● Work instruction
Set down the records once more, please, exactly and with the pictures left out.
□ □ □
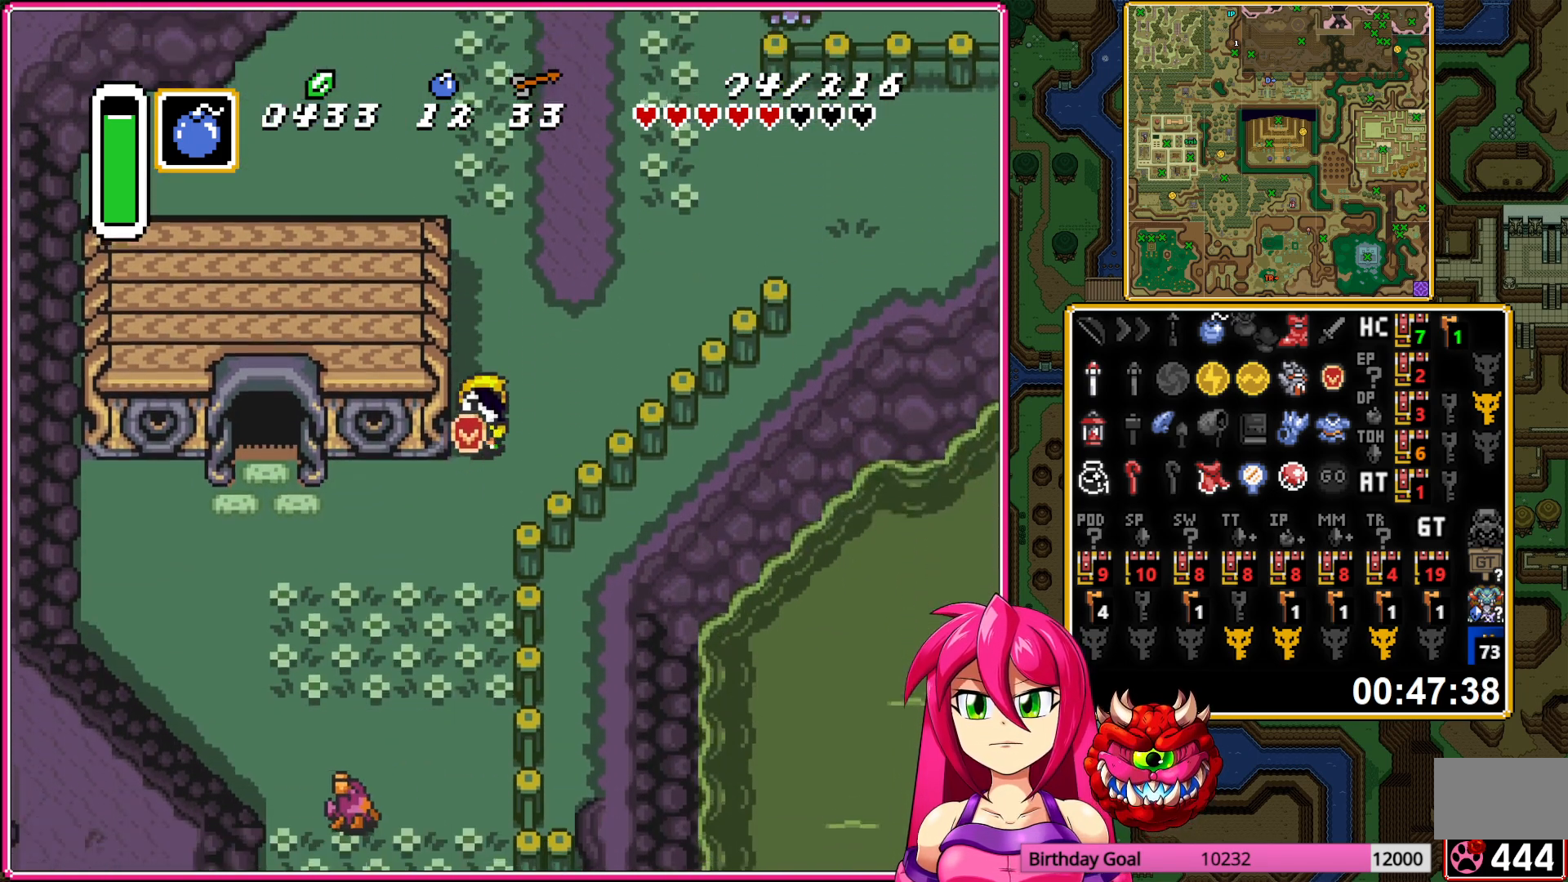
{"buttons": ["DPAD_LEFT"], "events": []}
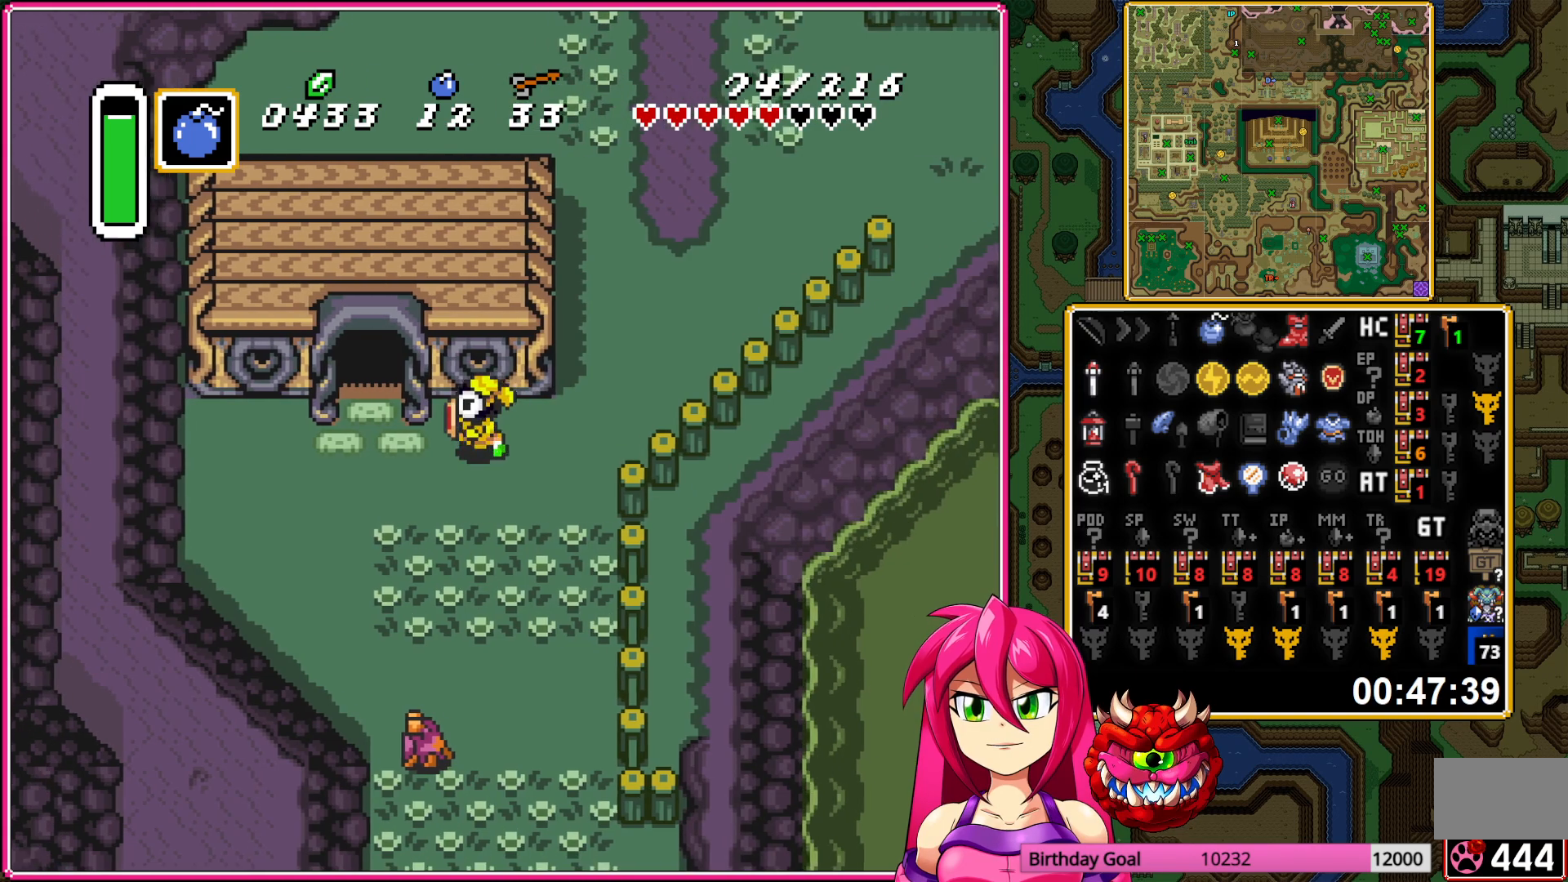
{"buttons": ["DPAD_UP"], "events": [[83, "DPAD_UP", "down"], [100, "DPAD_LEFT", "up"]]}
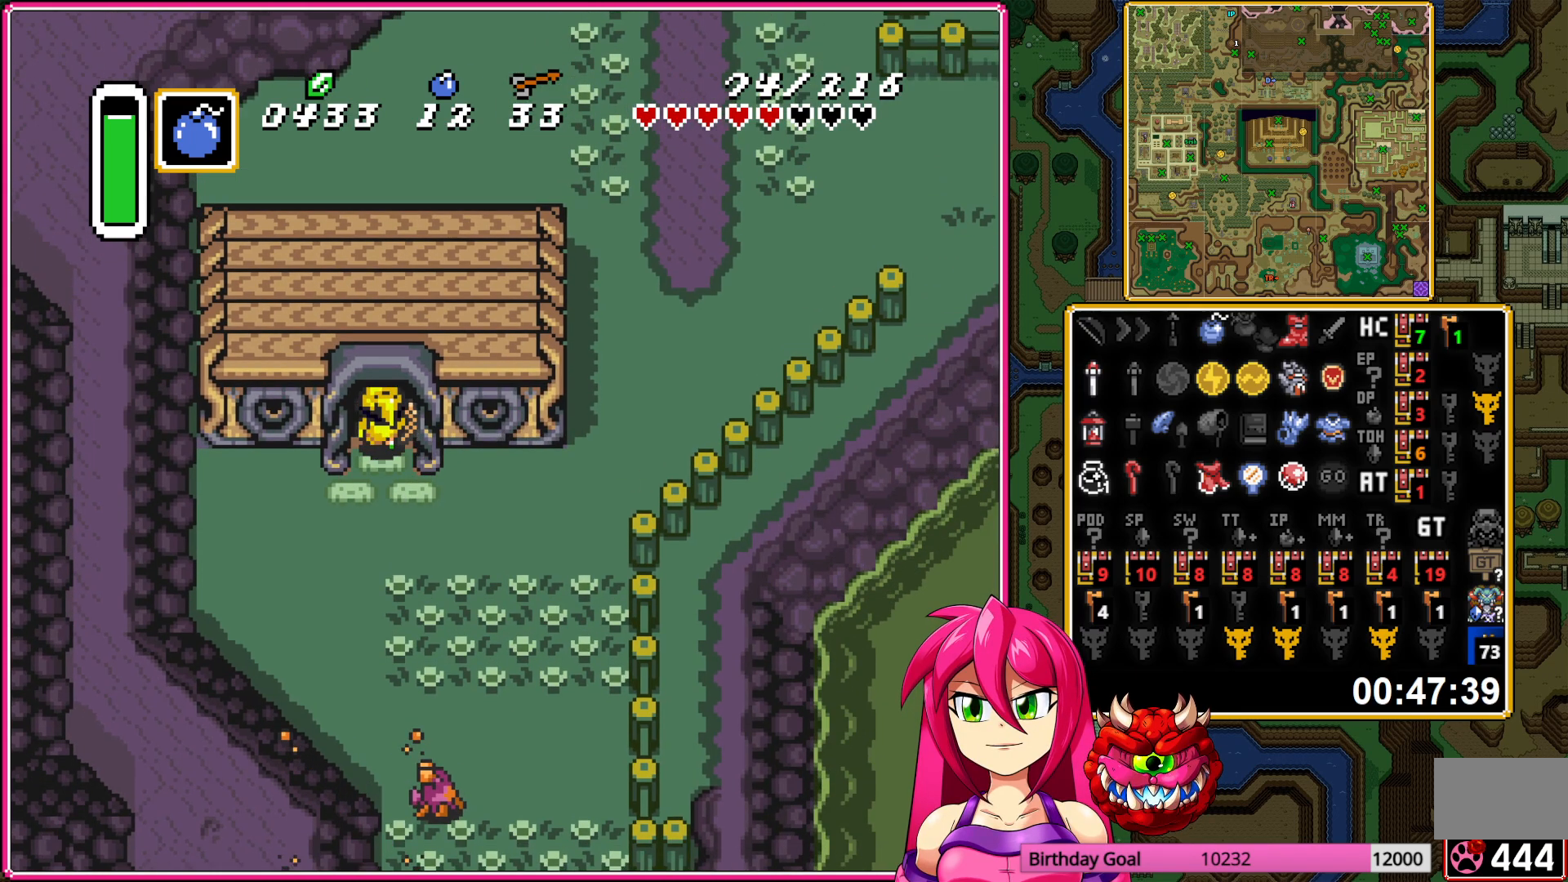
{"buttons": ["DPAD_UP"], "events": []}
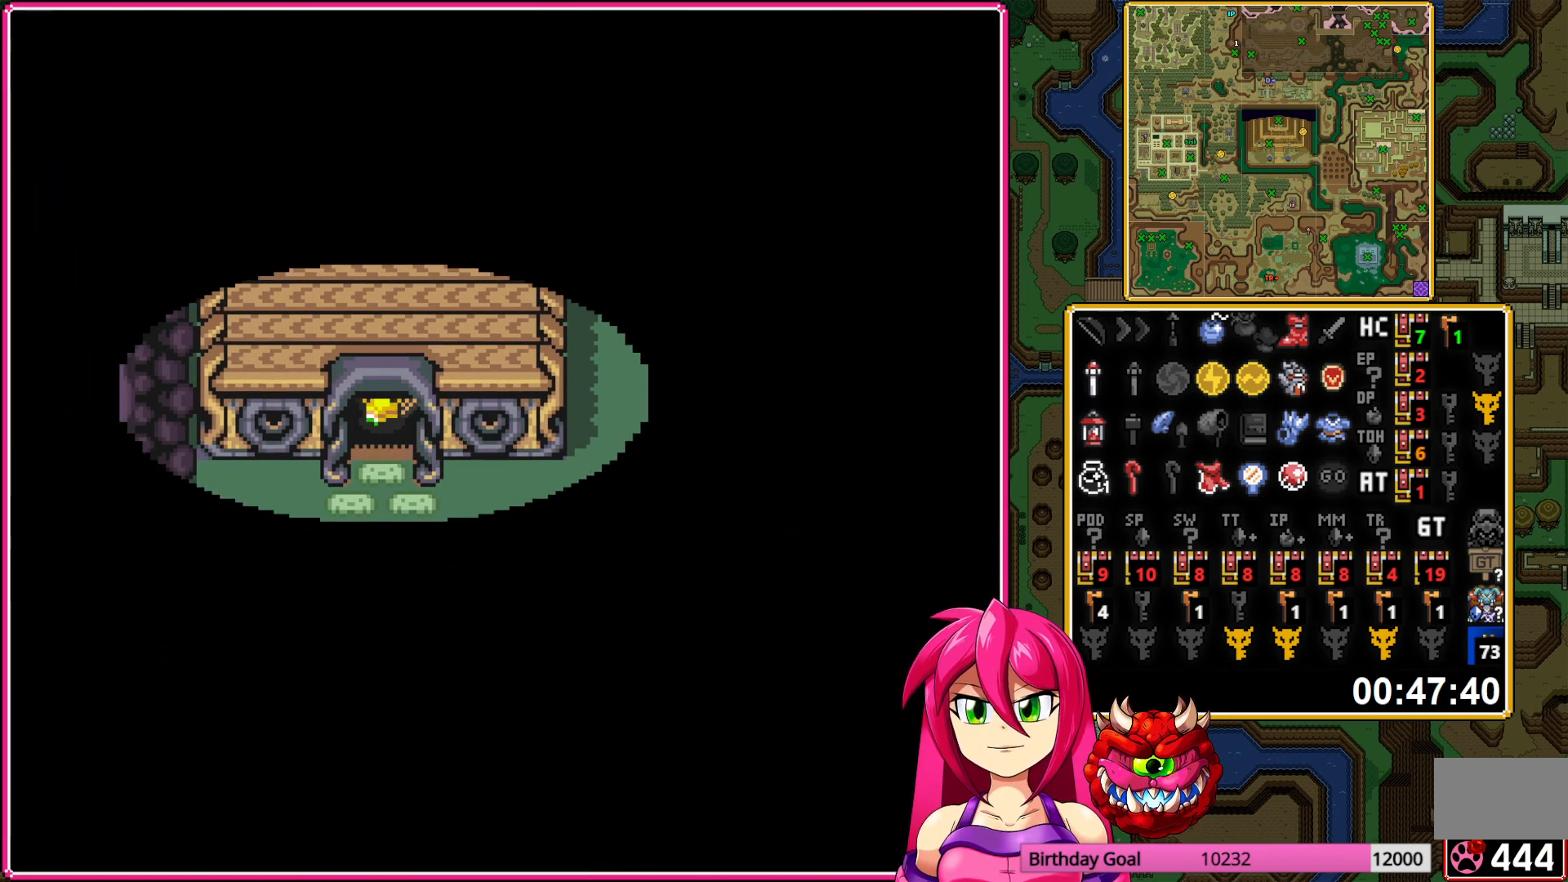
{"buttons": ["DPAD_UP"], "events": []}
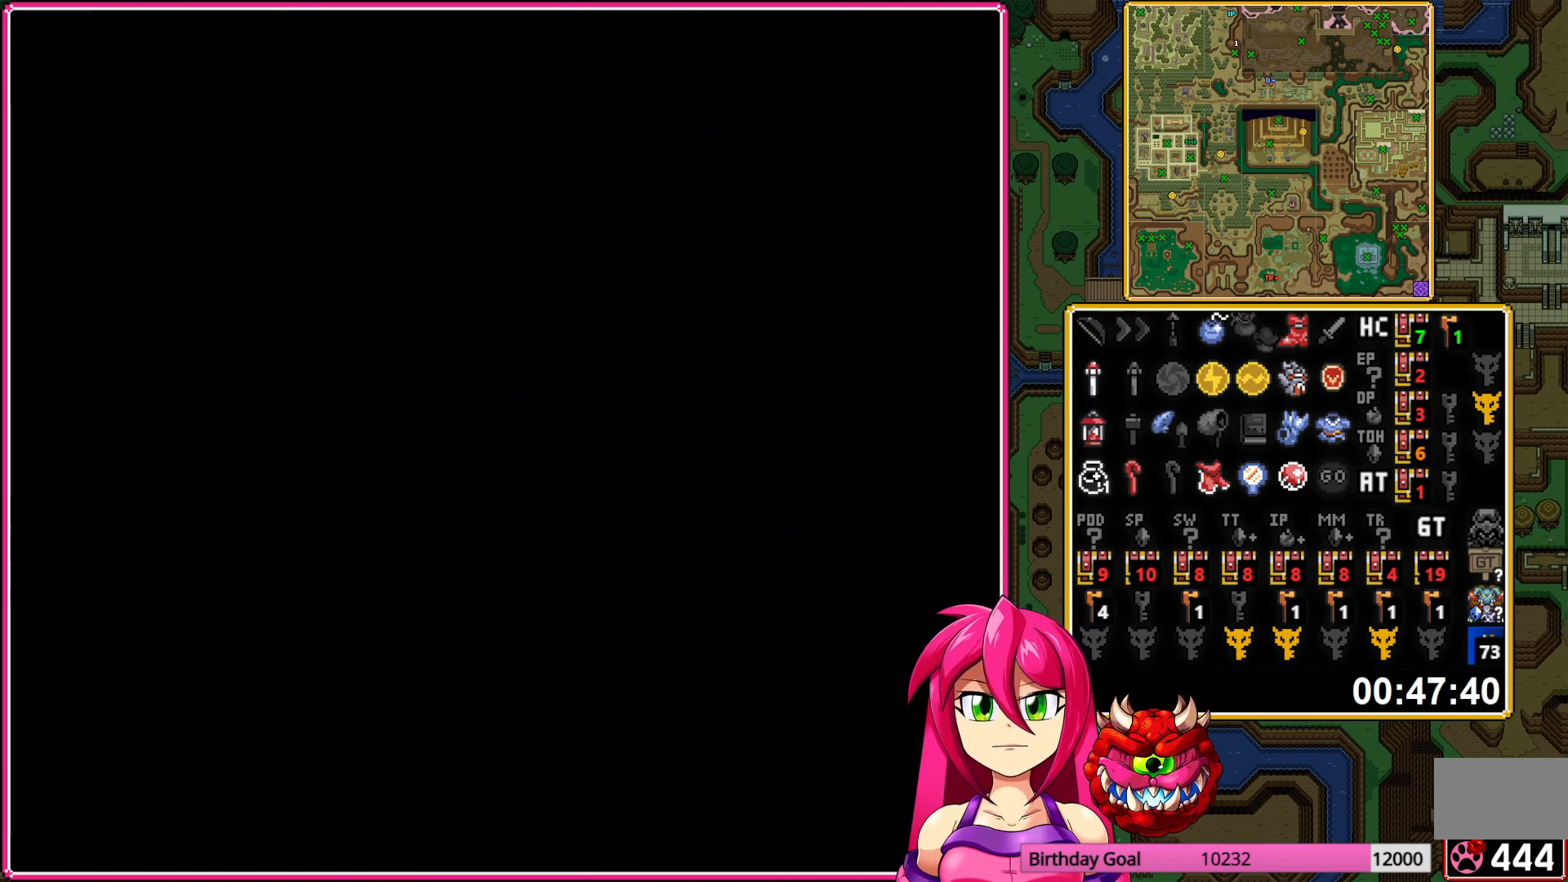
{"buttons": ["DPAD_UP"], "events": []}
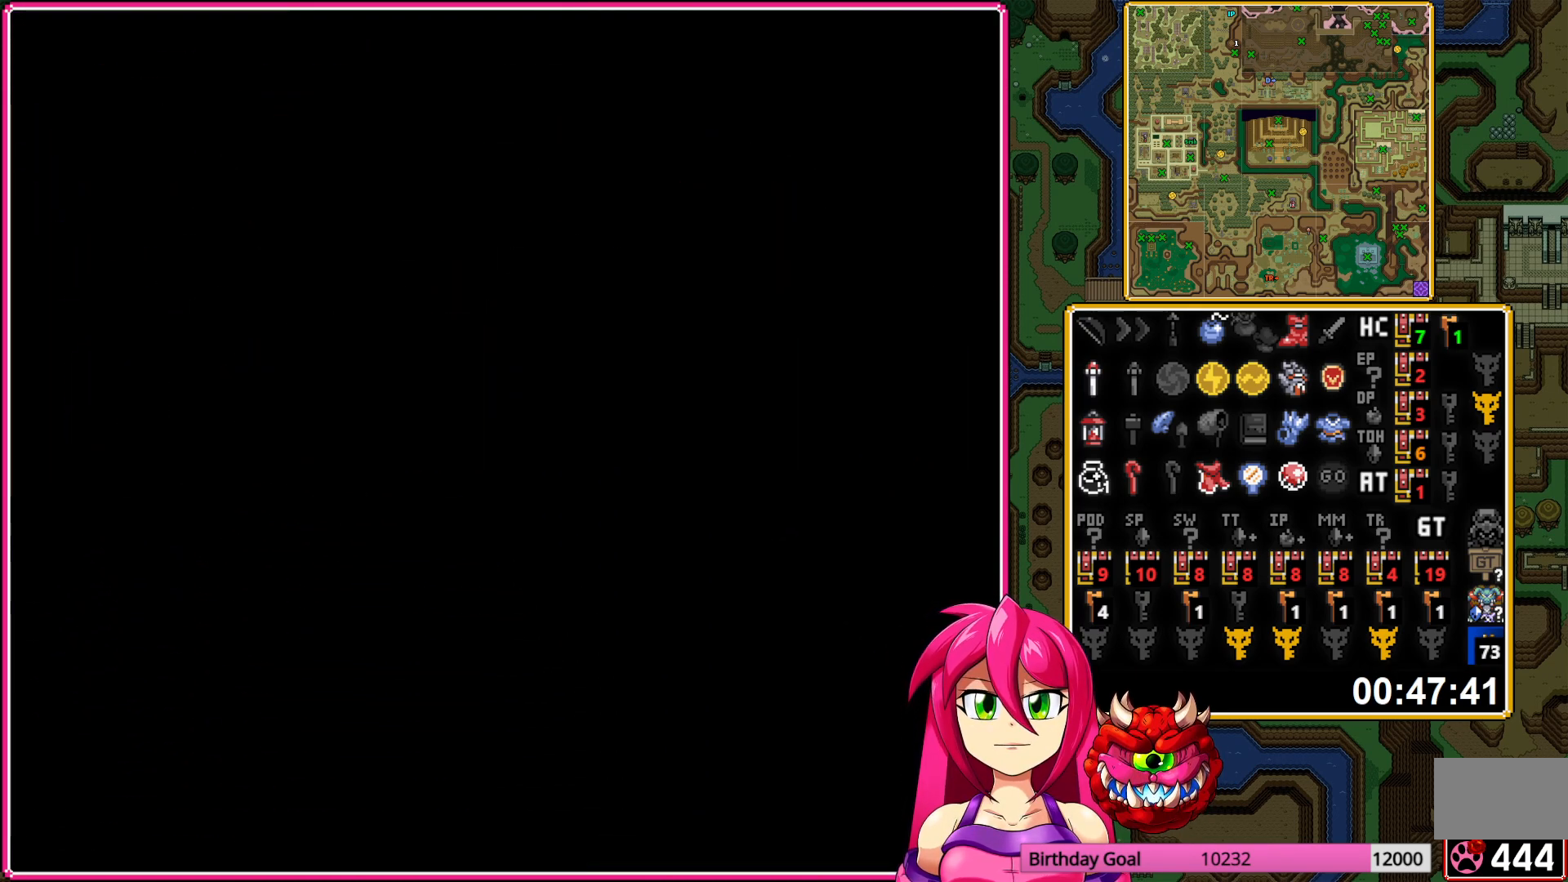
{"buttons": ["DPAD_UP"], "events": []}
□ □ □
● Exercise result
{"buttons": ["DPAD_LEFT"], "events": []}
{"buttons": ["DPAD_UP"], "events": [[83, "DPAD_UP", "down"], [100, "DPAD_LEFT", "up"]]}
{"buttons": ["DPAD_UP"], "events": []}
{"buttons": ["DPAD_UP"], "events": []}
{"buttons": ["DPAD_UP"], "events": []}
{"buttons": ["DPAD_UP"], "events": []}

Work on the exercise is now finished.